I went home with those words ringing in my head. The next week, when I went to class, I volunteered to read. And I volunteered every week after that. My classmates did, too, to the point were class would run an extra ten minutes just to squeeze everyone in. We spilled our hearts to each other, reliving our best and worst moments with a room full of strangers. From the trans girl who wrote stand-up routines about coming out to her family, to the girl who grew up in foster care and the boy who was kicked out of his house at seventeen; the eighteen year old who hadn't picked their major yet, thirty year old who was still finding herself, the girl who was abused by her mother, and everyone in between. We talked about the crushes we had in second grade and the scariest moments of our lives. We weren't trying to impress each other. We didn't need to. We were being authentic, being ourselves, and it was incredible. It was liberating.

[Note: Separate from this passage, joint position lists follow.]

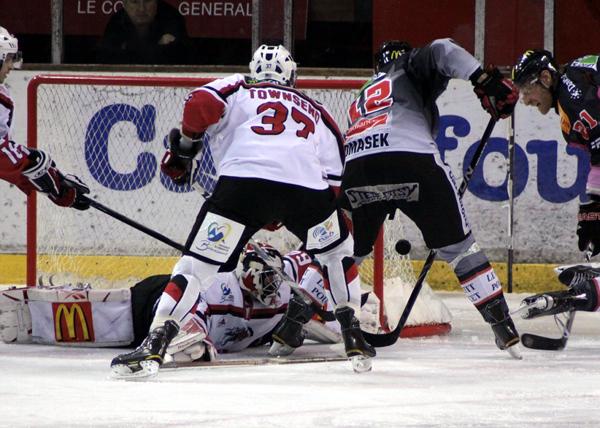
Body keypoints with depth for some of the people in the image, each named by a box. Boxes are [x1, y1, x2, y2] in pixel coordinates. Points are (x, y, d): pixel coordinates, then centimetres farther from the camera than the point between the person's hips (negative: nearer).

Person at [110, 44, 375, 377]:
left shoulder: (238, 90, 27)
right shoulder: (315, 112, 35)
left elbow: (201, 103, 4)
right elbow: (336, 177, 27)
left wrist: (185, 145, 20)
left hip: (244, 179, -2)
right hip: (308, 185, 2)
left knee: (196, 263, 3)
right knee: (338, 252, 30)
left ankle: (156, 342, -11)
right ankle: (353, 339, 25)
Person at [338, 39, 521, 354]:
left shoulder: (362, 98, 40)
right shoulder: (411, 70, 23)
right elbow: (441, 51, 2)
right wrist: (484, 79, -4)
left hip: (358, 170, 4)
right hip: (412, 161, -4)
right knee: (458, 245, 10)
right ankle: (502, 325, 8)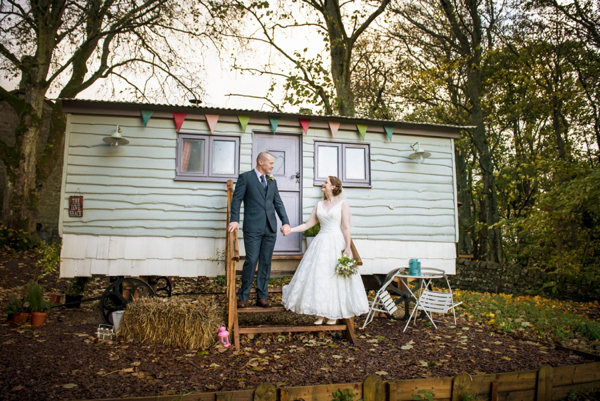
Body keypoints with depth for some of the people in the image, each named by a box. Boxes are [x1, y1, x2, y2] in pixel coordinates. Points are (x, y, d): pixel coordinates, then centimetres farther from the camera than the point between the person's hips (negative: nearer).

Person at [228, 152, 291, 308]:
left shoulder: (272, 181, 16)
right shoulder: (245, 177, 1)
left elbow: (278, 203, 13)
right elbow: (237, 200, -4)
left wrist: (285, 222, 1)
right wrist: (234, 220, -17)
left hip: (270, 228, 5)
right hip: (253, 227, -5)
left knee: (266, 262, 8)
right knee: (251, 261, -5)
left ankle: (262, 296, 17)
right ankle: (243, 296, 11)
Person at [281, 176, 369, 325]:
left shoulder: (342, 204, 1)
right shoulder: (319, 205, 14)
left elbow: (346, 227, -6)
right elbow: (308, 224, 12)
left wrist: (348, 247, -15)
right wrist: (290, 230, 1)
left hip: (336, 244, -4)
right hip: (321, 244, 4)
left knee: (335, 278, -1)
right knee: (317, 277, 0)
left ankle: (334, 314, 12)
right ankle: (320, 314, 10)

I've kept that thought in the back of my head. It fueled my first book, and then my second. 

This isn't to say that authenticity was ever missing from my writing. This has been my outlet for such a long time, my means of release, that it wouldn't be possible not to let my own thoughts and feelings spill through the cracks. But after that class, I broke those cracks wide open. I poured everything I am and everything that I had into them. I made art out of them.

Because I'm not here to impress anyone. I don't exist to wow other people. 

I exist to be myself. I exist to share myself. And ever since I embraced that - ever since this professor encouraged an entire room of young writers to embrace that - I've felt myself improve. Not in drastic leaps, but in small ways. In my manipulation of language and use of symbols. Everything has more meaning, because every last thing is rooted to something inside of me.

I have been trying to bring this into other areas of my life. Into my conversations. Into my actions. I am trying to break out of the shell I've crafted bit by bit. To be true to myself. To honor myself. Because authenticity is the most powerful thing I have to offer.

I am the most powerful thing I have to give.